Zwei Belastungsfaktoren kommen zusammen. Zum einen setzt sich die Schwäche bei KI-Aktien fort, die bereits am Dienstag für Gewinnmitnahmen gesorgt hatte. Der südkoreanische KOSPI, zuletzt Symbolfigur der KI-Rally, brach binnen zweier Handelstage um mehr als 5 Prozent ein und markiert damit den tiefsten Stand seit Mitte Mai. Auch der US-Halbleiterindex SOX kämpfte zuletzt nur mit Mühe um seine 50-Tage-Linie.
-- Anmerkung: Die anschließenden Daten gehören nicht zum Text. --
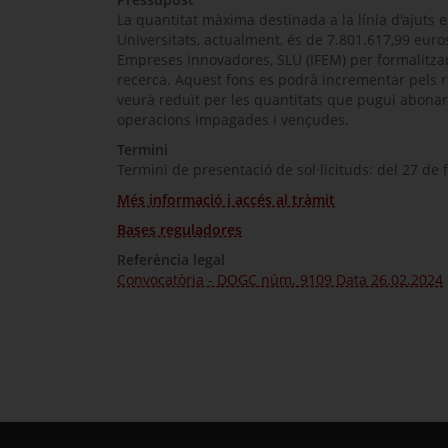
La quantitat màxima destinada a la línia d'ajuts
Universitats, actualment, és de 7.801.617,99 euro
Empreses Innovadores, SLU (IFEM) per formalitza
recerca. Aquest fons es podrà incrementar pels r
veurà reduït per les quantitats que pugui abonar
operacions impagades i vençudes.
Termini
Termini de presentació de sol·licituds: del 27 de 
Més informació i accés al tràmit
Bases reguladores
Referència legal
Convocatòria - DOGC núm. 9109 Data 26.02.2024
Iran-Konflikt flammt wieder auf
Zum anderen sorgt die Lage im Nahen Osten für neue Nervosität. Nach Angriffen des Iran auf mehrere Tanker in der Straße von Hormus reagierte das US-Militär mit Gegenschlägen auf iranische Ziele. Die USA setzten zudem die Sanktionen gegen iranisches Öl wieder in Kraft — steigende Ölpreise sind die unmittelbare Folge.
Marktanalyst Jochen Stanzl von der Consorsbank sieht darin keine grundsätzliche Abkehr vom Friedensprozess, wohl aber „eine Entwicklung in die falsche Richtung“. Die Unsicherheit komme zu einem ungünstigen Zeitpunkt: Gerade hatten die Märkte begonnen, geopolitische Risiken und die damit verbundenen Inflationssorgen auszupreisen.
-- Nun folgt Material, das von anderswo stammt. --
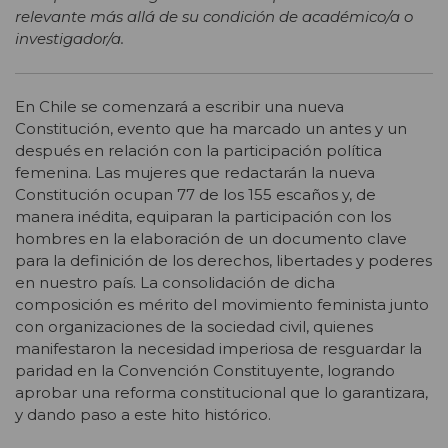
relevante más allá de su condición de académico/a o
investigador/a.
En Chile se comenzará a escribir una nueva
Constitución, evento que ha marcado un antes y un
después en relación con la participación política
femenina. Las mujeres que redactarán la nueva
Constitución ocupan 77 de los 155 escaños y, de
manera inédita, equiparan la participación con los
hombres en la elaboración de un documento clave
para la definición de los derechos, libertades y poderes
en nuestro país. La consolidación de dicha
composición es mérito del movimiento feminista junto
con organizaciones de la sociedad civil, quienes
manifestaron la necesidad imperiosa de resguardar la
paridad en la Convención Constituyente, logrando
aprobar una reforma constitucional que lo garantizara,
y dando paso a este hito histórico.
Dünner Terminkalender verstärkt die Nervosität
Hinzu kommt die Jahreszeit selbst. Mit fortschreitender Sommerpause fehlt es laut Stanzl an triftigen Kaufargumenten — der Terminkalender ist derzeit vergleichsweise leer. Charttechniker hatten bereits vor dem jüngsten Rücksetzer vor einem überkauften Markt gewarnt, während Stanzl auf die zuletzt schwachen Handelsumsätze verwies.
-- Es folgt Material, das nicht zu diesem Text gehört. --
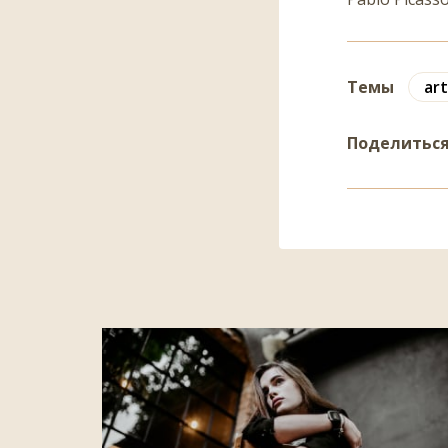
Темы
art
Поделитьс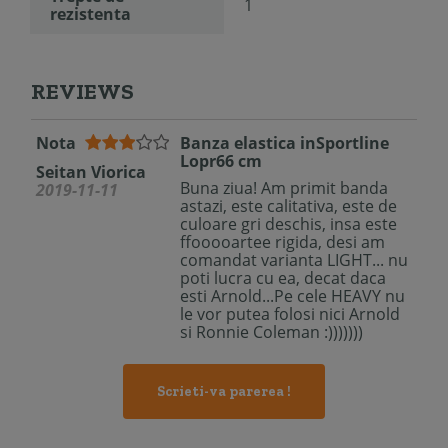
1
rezistenta
REVIEWS
Nota
Banza elastica inSportline
Lopr66 cm
Seitan Viorica
Buna ziua! Am primit banda
2019-11-11
astazi, este calitativa, este de
culoare gri deschis, insa este
ffooooartee rigida, desi am
comandat varianta LIGHT... nu
poti lucra cu ea, decat daca
esti Arnold...Pe cele HEAVY nu
le vor putea folosi nici Arnold
si Ronnie Coleman :)))))))
Scrieti-va parerea !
Positive Einzelmeldungen können die Stimmung derzeit kaum drehen. Der Logistikkonzern DHL hob am Dienstag seine Jahresprognose an und rechnet nun mit einem operativen Ergebnis von mehr als 6,5 Milliarden Euro statt zuvor 6,2 Milliarden Euro — das Quartalsergebnis war im Jahresvergleich um 29 Prozent gestiegen. Die Aktie reagierte mit einem moderaten Plus, konnte den Gesamtmarkt aber nicht stützen.
Ob der DAX die Marke von 25.000 Punkten als Unterstützung verteidigt, dürfte in den kommenden Handelstagen maßgeblich von der Entwicklung in der Straße von Hormus und der Reaktion der Ölpreise abhängen. Ein Abklingen der Spannungen könnte die Rekordjagd rasch wieder aufleben lassen.